Tremor connects to external systems using connectors. Connectors use codecs to transform the data Tremor receives from connected system participants into a structured value that forms the payload of each and every Tremor event.

Codecs are the means of turning the (mostly binary) data from the wire (e.g. from a TCP connection) into structured values for Tremor events and back into binary wire format. Each connector can be configured with a codec.

Usage

If you expect JSON data from a UDP connection, you need to configure the json codec.

Example:

define connector udp_example from udp_server
with
codec = "json",
config = {
"url": "localhost:12345"
}
end;

This udp_example connector is configured to expect exactly one JSON document for each UDP Datagram with no leading or tailing bytes

Codecs and Preprocessors

If you expect line-delimited JSON instead, with 1 document per line, you need to add a preprocessor that separates the wire data by newline and feeds each line to the codec.

Preprocessors perform various kinds of preprocessing on the wire data, e.g. splitting data by some separator or decompressing data, and multiple can be configured to operate in a chain. The result of this chain, one or multiple chunks of binary data, is passed on to the codec.

This can be done elegantly with the TCP connector instead.

Example:

define connector line_delimited_json_via_tcp from tcp_server
with
preprocessors = [
{
"name": "separate",
"config": {
"separator": "\n"
}
}
],
codec = "json",
config = {
"url": "localhost:65535"
}
end;

This line_delimited_json_via_tcp connector is now configured to expect 1 JSON document per line from each accepted TCP connection. Just by adding the separate Preprocessor.

Codecs and Postprocessors

If we want to send out line delimited JSON where each JSON document is base64 encoded, we need to use a postprocessor. Postprocessors perform some action on the binary data a codec produces. They can e.g. Split or join the data, compress the data or prefix it with a length-prefix.

Example:

define connector my_tcp_client from tcp_client
with
codec = "json",
postprocessors = [
"base64",
"separate"
],
config = {
"url": "localhost:9200"
}
end;

This my_tcp_client connector is configured to use 2 postprocessors in a chain. First each event is encoded using the json codec, then the encoded binary data is base64-encoded by the base64 postprocessor and finally each resulting chunk of base64 data is split from the next by inserting a line delimiter using the separate postprocessor.

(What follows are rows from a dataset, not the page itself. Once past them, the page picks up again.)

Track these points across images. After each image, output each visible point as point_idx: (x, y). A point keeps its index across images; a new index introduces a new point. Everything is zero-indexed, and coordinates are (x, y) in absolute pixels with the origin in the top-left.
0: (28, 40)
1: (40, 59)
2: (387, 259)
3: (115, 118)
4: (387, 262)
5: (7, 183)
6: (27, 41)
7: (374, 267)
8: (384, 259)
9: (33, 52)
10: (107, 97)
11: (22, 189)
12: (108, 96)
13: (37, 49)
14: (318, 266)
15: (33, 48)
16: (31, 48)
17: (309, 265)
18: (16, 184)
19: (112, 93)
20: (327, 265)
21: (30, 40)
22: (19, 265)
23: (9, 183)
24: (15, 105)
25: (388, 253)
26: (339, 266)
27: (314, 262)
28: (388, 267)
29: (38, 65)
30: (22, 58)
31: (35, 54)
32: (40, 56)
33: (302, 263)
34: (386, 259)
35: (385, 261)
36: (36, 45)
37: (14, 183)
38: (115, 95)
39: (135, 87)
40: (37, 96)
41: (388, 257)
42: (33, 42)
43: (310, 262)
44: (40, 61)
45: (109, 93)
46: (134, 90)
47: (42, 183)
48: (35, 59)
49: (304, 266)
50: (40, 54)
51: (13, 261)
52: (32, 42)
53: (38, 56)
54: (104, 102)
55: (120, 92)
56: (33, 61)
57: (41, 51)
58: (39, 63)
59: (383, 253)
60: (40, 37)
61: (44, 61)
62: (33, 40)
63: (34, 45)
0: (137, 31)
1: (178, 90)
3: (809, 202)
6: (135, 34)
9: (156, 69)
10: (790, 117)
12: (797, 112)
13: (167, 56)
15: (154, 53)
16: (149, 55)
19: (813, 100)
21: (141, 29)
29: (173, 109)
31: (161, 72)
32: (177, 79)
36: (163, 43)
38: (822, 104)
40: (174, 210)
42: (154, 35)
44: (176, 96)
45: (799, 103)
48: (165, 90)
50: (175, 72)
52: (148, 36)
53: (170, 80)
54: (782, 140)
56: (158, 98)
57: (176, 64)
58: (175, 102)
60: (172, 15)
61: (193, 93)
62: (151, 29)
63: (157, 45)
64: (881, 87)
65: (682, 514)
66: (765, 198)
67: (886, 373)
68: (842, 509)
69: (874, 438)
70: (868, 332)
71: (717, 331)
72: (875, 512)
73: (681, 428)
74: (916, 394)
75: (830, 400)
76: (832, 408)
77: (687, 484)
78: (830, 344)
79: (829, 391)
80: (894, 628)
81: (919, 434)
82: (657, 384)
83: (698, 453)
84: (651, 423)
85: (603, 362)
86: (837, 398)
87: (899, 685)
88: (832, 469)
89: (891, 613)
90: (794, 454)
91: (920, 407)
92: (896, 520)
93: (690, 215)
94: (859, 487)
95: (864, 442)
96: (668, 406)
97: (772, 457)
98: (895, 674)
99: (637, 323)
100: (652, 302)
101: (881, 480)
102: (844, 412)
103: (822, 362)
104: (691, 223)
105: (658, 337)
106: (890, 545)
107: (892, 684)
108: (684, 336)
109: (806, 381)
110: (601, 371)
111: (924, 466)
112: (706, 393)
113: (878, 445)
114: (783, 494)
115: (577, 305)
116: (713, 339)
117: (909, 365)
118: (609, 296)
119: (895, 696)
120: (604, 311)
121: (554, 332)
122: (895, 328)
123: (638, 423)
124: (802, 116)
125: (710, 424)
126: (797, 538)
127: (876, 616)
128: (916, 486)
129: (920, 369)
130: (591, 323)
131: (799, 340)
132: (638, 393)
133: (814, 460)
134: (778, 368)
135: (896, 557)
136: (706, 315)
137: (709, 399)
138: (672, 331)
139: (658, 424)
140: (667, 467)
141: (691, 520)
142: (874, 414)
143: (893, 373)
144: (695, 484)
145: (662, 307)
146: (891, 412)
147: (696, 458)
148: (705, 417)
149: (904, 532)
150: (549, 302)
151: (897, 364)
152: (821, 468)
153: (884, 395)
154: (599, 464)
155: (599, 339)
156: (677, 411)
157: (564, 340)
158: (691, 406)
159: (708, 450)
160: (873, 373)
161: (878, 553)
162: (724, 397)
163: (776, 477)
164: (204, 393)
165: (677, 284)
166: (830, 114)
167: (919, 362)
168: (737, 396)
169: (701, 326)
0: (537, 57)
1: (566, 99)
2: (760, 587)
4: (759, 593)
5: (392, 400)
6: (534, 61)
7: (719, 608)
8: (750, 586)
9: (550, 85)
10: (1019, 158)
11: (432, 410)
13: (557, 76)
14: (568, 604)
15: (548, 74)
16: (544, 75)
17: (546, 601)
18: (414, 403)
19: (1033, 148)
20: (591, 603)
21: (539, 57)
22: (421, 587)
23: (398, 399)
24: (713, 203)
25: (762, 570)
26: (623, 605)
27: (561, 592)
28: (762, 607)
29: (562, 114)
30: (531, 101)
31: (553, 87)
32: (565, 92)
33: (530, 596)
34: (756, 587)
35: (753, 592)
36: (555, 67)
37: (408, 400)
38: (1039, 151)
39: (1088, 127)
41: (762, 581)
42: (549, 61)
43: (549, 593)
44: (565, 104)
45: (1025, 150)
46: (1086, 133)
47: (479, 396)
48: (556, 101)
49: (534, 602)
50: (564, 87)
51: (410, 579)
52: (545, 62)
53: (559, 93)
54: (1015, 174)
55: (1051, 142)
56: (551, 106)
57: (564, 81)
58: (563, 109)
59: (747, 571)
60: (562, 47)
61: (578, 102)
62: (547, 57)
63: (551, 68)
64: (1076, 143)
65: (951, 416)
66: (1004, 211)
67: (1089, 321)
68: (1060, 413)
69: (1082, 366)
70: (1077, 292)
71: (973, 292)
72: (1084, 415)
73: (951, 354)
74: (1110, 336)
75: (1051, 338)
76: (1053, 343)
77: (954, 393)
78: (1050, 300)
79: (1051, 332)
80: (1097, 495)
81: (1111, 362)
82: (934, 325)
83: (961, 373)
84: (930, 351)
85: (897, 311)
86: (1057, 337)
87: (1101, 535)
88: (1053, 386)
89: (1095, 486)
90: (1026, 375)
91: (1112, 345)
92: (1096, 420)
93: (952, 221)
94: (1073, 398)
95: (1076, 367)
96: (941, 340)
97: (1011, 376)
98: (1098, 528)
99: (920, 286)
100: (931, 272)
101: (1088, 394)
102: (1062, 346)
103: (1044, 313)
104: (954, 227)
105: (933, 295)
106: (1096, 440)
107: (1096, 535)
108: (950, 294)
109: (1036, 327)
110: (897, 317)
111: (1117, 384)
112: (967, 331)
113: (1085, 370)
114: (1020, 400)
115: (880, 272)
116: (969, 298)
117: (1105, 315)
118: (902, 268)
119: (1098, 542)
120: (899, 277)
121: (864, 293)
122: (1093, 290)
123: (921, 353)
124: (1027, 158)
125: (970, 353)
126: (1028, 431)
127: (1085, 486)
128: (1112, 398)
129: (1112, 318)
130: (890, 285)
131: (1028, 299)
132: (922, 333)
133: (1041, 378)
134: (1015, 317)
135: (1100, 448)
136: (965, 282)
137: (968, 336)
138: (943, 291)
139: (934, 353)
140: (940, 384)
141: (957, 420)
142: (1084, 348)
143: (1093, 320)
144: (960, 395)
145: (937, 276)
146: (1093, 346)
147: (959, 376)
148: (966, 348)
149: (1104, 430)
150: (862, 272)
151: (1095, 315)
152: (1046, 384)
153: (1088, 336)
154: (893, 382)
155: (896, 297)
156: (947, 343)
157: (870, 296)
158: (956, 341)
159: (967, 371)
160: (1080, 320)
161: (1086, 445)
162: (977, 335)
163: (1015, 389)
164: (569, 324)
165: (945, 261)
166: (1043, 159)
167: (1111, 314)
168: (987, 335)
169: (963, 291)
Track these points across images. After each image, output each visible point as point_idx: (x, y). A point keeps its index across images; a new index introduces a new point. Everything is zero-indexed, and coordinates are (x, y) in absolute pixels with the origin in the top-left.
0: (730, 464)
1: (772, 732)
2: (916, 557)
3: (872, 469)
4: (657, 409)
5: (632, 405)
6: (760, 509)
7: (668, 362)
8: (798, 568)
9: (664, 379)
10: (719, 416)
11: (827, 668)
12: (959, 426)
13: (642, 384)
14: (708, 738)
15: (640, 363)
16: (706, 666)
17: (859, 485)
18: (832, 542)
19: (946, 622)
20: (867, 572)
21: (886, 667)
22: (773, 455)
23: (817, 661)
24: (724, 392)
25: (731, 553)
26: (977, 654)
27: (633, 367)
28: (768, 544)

Codecs share similar concepts to extractors, but differ in their application. Codecs are applied to external data as they are ingested by or egressed from a running Tremor process. Extractors, on the other hand, are used in scripts to extract structured from e.g. strings that are already part of a Tremor event.

Data Format

Tremor's internal data representation is JSON-like. The supported value types are:

  • String- UTF-8 encoded
  • Numeric (float, integer)
  • Boolean
  • Null
  • Array
  • Record (string keys)
  • Binary (raw bytes)